Ante esta realidad, surge una pregunta inevitable. ¿Cómo detectar que está en riesgo? No hay una respuesta única, pero sí señales que pueden alertar. Más que fijarse en un síntoma concreto, Adriana insiste en observar los cambios en los hábitos, en las relaciones, en la conducta o en funciones básicas como el sueño.

Pero más allá de observar, hay una acción fundamental que sigue generando resistencia: preguntar. Y sin embargo, puede ser determinante. «Muchas veces no lo han hablado con nadie porque no se lo han preguntado». El miedo a la respuesta es real, incluso entre profesionales. “Todavía me tiemblan las manos cuando hago esta pregunta”, reconoce Adriana. Pero ese paso es necesario para poder intervenir y acompañar.
Cuando la respuesta es afirmativa, aparece otra dificultad, el cómo actuar. En este punto, la psicóloga insiste en que no se trata de tener la solución inmediata ni la frase perfecta. A menudo, el error está en intentar aliviar rápidamente el dolor o por lo menos minimizarlo. Frases como «con todo lo bueno que tienes» pueden aumentar la culpa y es aislamiento.
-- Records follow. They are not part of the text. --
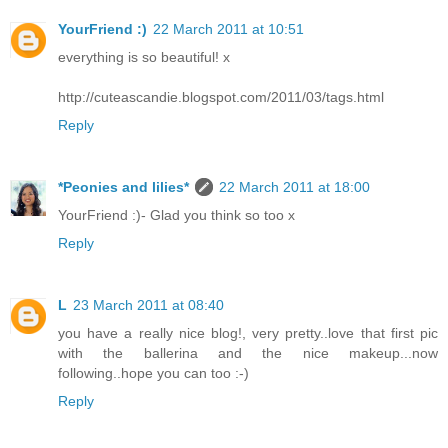
YourFriend :)
22 March 2011 at 10:51
everything is so beautiful! x
http://cuteascandie.blogspot.com/2011/03/tags.html
Reply
*Peonies and lilies*
22 March 2011 at 18:00
YourFriend :)- Glad you think so too x
Reply
L
23 March 2011 at 08:40
you have a really nice blog!, very pretty..love that first pic
with the ballerina and the nice makeup...now
following..hope you can too :-)
Reply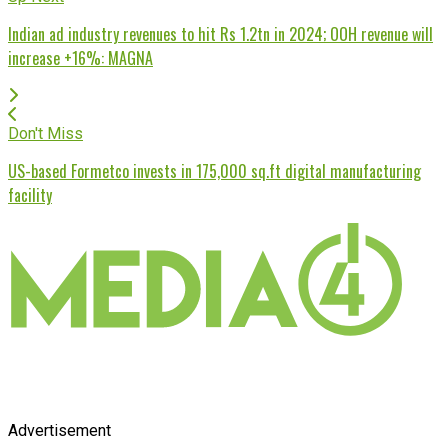
Indian ad industry revenues to hit Rs 1.2tn in 2024; OOH revenue will
increase +16%: MAGNA
Don't Miss
US-based Formetco invests in 175,000 sq.ft digital manufacturing
facility
Advertisement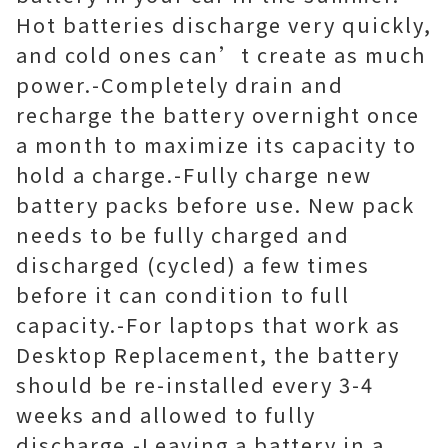
Hot batteries discharge very quickly,
and cold ones can’t create as much
power.-Completely drain and
recharge the battery overnight once
a month to maximize its capacity to
hold a charge.-Fully charge new
battery packs before use. New pack
needs to be fully charged and
discharged (cycled) a few times
before it can condition to full
capacity.-For laptops that work as
Desktop Replacement, the battery
should be re-installed every 3-4
weeks and allowed to fully
discharge.-Leaving a battery in a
La clave está en validar la emoción sin validar la conducta, en escuchar sin juzgar. En generar un espacio donde la persona pueda expresar lo que siente. «Qué difícil tiene que ser sentirse así. Cuéntame», propone Adriana como ejemplo.
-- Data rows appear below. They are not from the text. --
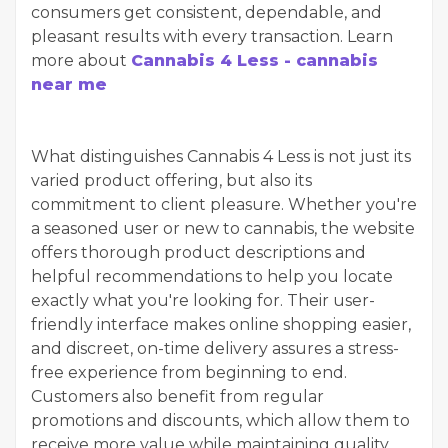
consumers get consistent, dependable, and
pleasant results with every transaction. Learn
more about
Cannabis 4 Less - cannabis
near me
What distinguishes Cannabis 4 Less is not just its
varied product offering, but also its
commitment to client pleasure. Whether you're
a seasoned user or new to cannabis, the website
offers thorough product descriptions and
helpful recommendations to help you locate
exactly what you're looking for. Their user-
friendly interface makes online shopping easier,
and discreet, on-time delivery assures a stress-
free experience from beginning to end.
Customers also benefit from regular
promotions and discounts, which allow them to
receive more value while maintaining quality.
Ese acompañamiento, aunque parezca sencillo, tiene un enorme valor. Porque rompe el aislamiento y devuelve algo esencial: la sensación de no estar solo.
En los casos de mayor riesgo, será necesario acudir a ayuda profesional y evitar que la persona permanezca sola. Pero, en muchos otros, la presencia cercana ya marca una diferencia significativa. «Aunque estemos en silencio, saber que tenemos a alguien al lado ya es mucho».
El abordaje de la conducta suicida no es solo una cuestión clínica. Es también una responsabilidad social. «Es un sufrimiento humano y como tal somos todos corresponsables», concluye. Hablar de suicidio no es fácil. Requiere cuidado, sensibilidad y responsabilidad. Pero también es necesario. Porque el silencio no protege: invisibiliza.